■ **Source**:
[start]

My Opinion | 120562 Views | Aug 14,2021
Dec 14 , 2024.
Ethiopia’s monetary policy has shifted conspicuously in recent years. Gone is the era of demand-side tinkering; under Governor Mamo Mihretu, the central bank is now guided by supply-side doctrines and an obsession with price stability. Yet while inflation-fighting measures have loomed large, the deposit interest rate, traditionally an instrument to encourage saving and temper currency volatility, has remained remarkably static.
Despite persistent economic strains, the reluctance to raise it is a telltale sign of the uneasy choices facing policymakers seeking growth and stability in an economy struggling under heavy public debt.
At first glance, Ethiopia seems to be experiencing an economic upswing. In Addis Abeba, towering cranes loom over new construction sites, highways loop across once-vacant tracts of land, and a fresh canopy of greenery decorates main avenues, a.k.a. corridor developments. Visitors cannot help but notice the city’s tidiness and the proliferation of polished facades. To the casual observer, these signs mirror a society on the move, buoyant and hopeful.
Yet beneath the sheen of progress lies an unsettling truth. Once on the upward trend, the national savings rate has begun to slide. This should be a worrying development for an economy that has long enjoyed a reputation as one of Africa’s rising stars. The economy appears to consume more than it sets aside, sapping its ability to generate robust, domestically sourced capital.

[end]

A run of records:
[start]

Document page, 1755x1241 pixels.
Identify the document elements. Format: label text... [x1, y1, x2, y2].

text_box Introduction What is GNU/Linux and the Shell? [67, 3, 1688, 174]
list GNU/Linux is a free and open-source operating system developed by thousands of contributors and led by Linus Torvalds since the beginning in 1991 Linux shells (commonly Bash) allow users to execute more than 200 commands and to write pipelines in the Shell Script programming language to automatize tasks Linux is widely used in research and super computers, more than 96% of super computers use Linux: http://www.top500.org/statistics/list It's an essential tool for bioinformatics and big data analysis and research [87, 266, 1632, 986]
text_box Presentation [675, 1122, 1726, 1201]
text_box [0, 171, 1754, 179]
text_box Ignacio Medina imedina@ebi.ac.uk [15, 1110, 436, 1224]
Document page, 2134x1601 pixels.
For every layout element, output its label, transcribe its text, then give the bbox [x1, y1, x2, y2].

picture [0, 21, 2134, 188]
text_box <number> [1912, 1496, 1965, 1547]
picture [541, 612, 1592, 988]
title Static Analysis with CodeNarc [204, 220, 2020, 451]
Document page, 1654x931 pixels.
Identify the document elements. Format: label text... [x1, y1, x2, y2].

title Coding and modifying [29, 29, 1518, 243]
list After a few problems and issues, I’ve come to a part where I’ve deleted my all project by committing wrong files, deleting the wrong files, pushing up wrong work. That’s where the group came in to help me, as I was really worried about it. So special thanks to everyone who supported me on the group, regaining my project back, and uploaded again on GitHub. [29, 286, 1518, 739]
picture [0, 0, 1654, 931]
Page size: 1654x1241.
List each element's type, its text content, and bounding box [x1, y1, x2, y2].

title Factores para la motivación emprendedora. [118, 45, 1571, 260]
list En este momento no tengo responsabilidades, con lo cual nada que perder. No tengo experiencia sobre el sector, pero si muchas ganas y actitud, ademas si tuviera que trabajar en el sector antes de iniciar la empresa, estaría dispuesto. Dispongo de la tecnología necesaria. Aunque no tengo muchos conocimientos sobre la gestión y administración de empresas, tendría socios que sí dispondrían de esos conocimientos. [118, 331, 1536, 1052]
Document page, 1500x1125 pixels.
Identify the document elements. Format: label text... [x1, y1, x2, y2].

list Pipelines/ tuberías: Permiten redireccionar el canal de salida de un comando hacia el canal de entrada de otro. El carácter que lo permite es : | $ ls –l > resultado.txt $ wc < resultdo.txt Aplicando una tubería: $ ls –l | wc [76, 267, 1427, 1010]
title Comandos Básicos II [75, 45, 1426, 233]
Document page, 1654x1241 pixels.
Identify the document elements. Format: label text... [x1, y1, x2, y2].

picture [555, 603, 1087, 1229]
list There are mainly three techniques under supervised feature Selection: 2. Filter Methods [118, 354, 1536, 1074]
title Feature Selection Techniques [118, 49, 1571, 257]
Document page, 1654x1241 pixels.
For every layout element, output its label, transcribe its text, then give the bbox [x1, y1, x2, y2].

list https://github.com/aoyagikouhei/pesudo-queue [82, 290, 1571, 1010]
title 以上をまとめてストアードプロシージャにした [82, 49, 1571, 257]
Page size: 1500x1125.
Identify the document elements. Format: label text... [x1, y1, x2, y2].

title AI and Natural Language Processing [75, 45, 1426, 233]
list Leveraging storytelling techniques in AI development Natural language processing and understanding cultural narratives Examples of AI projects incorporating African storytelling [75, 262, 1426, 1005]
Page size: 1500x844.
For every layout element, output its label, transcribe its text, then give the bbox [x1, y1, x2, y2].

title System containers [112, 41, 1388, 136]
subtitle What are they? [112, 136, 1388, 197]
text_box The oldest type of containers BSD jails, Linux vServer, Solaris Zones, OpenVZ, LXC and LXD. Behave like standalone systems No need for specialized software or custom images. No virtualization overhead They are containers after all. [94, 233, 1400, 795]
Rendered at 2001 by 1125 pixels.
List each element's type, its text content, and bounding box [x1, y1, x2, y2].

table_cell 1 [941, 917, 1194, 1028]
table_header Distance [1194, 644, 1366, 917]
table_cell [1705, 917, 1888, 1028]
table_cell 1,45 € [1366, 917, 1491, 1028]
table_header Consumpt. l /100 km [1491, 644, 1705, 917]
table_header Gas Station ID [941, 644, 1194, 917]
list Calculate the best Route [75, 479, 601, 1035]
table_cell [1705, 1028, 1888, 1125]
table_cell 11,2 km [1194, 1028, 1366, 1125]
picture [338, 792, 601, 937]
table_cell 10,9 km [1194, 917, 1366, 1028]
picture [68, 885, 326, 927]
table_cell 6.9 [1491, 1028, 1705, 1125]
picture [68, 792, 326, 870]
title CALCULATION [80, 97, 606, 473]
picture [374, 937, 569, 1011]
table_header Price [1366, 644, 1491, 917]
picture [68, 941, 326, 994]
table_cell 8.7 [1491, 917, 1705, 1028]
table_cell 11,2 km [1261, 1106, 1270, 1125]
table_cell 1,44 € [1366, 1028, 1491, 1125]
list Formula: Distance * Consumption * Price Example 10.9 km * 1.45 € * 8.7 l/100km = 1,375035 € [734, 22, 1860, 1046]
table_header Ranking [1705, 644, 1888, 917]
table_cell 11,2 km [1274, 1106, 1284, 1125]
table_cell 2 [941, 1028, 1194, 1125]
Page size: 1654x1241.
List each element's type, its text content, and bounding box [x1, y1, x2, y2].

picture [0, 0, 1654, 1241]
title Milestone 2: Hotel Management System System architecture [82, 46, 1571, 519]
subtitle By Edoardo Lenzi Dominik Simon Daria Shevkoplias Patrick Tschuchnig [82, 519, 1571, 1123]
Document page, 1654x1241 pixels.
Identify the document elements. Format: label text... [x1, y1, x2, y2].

[end]

■ **Given problem**:
Repeat the passage of the article on Ethiopia's monetary policy between "At first glance, Ethiopia" and "buoyant and hopeful.", inclusive.

■ **Result for this task**:
At first glance, Ethiopia seems to be experiencing an economic upswing. In Addis Abeba, towering cranes loom over new construction sites, highways loop across once-vacant tracts of land, and a fresh canopy of greenery decorates main avenues, a.k.a. corridor developments. Visitors cannot help but notice the city’s tidiness and the proliferation of polished facades. To the casual observer, these signs mirror a society on the move, buoyant and hopeful.